- **Written problem**: Starting with the line that contains "genus: Vanessa" and going on through the last line of the entries below, give those lines as a numbered list, leaving out blank lines.

- **Input data**:
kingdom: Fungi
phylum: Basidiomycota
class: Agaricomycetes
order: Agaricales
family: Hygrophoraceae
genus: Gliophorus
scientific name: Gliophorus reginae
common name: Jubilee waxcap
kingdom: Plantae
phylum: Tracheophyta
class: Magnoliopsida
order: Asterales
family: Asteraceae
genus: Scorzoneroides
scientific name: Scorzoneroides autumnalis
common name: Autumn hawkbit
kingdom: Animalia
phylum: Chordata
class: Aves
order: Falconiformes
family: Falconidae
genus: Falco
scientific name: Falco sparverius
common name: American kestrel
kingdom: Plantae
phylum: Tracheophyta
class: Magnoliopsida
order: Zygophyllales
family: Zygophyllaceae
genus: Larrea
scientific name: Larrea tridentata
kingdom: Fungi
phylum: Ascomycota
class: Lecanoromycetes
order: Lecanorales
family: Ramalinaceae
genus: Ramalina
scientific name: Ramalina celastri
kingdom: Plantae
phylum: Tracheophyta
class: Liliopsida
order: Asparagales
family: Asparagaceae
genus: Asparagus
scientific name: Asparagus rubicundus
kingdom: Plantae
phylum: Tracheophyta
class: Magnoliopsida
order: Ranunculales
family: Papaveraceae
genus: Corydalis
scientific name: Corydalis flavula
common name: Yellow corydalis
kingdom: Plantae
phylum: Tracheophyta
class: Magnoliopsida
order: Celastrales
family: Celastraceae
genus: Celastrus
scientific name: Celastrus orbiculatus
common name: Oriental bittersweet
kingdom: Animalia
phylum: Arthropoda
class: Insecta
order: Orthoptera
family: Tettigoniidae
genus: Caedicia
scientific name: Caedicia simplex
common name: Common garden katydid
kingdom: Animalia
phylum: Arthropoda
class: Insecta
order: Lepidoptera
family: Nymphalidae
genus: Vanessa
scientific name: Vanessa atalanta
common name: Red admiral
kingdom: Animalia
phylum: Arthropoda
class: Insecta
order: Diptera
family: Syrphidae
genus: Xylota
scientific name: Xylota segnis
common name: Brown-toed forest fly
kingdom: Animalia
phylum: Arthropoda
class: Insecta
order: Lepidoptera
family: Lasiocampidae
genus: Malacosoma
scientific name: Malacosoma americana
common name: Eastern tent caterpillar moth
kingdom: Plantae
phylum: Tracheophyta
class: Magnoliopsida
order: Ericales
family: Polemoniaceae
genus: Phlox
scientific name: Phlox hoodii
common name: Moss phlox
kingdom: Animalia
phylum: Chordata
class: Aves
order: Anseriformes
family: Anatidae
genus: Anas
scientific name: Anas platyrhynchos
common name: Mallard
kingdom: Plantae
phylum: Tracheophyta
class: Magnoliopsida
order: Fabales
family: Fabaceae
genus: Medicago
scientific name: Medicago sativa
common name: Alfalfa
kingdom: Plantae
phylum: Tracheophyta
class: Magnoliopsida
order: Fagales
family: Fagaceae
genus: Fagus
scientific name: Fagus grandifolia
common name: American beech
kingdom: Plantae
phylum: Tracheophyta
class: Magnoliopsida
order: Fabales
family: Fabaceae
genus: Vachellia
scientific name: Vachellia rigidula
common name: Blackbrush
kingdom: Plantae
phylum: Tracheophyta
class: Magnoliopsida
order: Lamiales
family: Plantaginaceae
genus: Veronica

- **Exercise output**:
1. genus: Vanessa
2. scientific name: Vanessa atalanta
3. common name: Red admiral
4. kingdom: Animalia
5. phylum: Arthropoda
6. class: Insecta
7. order: Diptera
8. family: Syrphidae
9. genus: Xylota
10. scientific name: Xylota segnis
11. common name: Brown-toed forest fly
12. kingdom: Animalia
13. phylum: Arthropoda
14. class: Insecta
15. order: Lepidoptera
16. family: Lasiocampidae
17. genus: Malacosoma
18. scientific name: Malacosoma americana
19. common name: Eastern tent caterpillar moth
20. kingdom: Plantae
21. phylum: Tracheophyta
22. class: Magnoliopsida
23. order: Ericales
24. family: Polemoniaceae
25. genus: Phlox
26. scientific name: Phlox hoodii
27. common name: Moss phlox
28. kingdom: Animalia
29. phylum: Chordata
30. class: Aves
31. order: Anseriformes
32. family: Anatidae
33. genus: Anas
34. scientific name: Anas platyrhynchos
35. common name: Mallard
36. kingdom: Plantae
37. phylum: Tracheophyta
38. class: Magnoliopsida
39. order: Fabales
40. family: Fabaceae
41. genus: Medicago
42. scientific name: Medicago sativa
43. common name: Alfalfa
44. kingdom: Plantae
45. phylum: Tracheophyta
46. class: Magnoliopsida
47. order: Fagales
48. family: Fagaceae
49. genus: Fagus
50. scientific name: Fagus grandifolia
51. common name: American beech
52. kingdom: Plantae
53. phylum: Tracheophyta
54. class: Magnoliopsida
55. order: Fabales
56. family: Fabaceae
57. genus: Vachellia
58. scientific name: Vachellia rigidula
59. common name: Blackbrush
60. kingdom: Plantae
61. phylum: Tracheophyta
62. class: Magnoliopsida
63. order: Lamiales
64. family: Plantaginaceae
65. genus: Veronica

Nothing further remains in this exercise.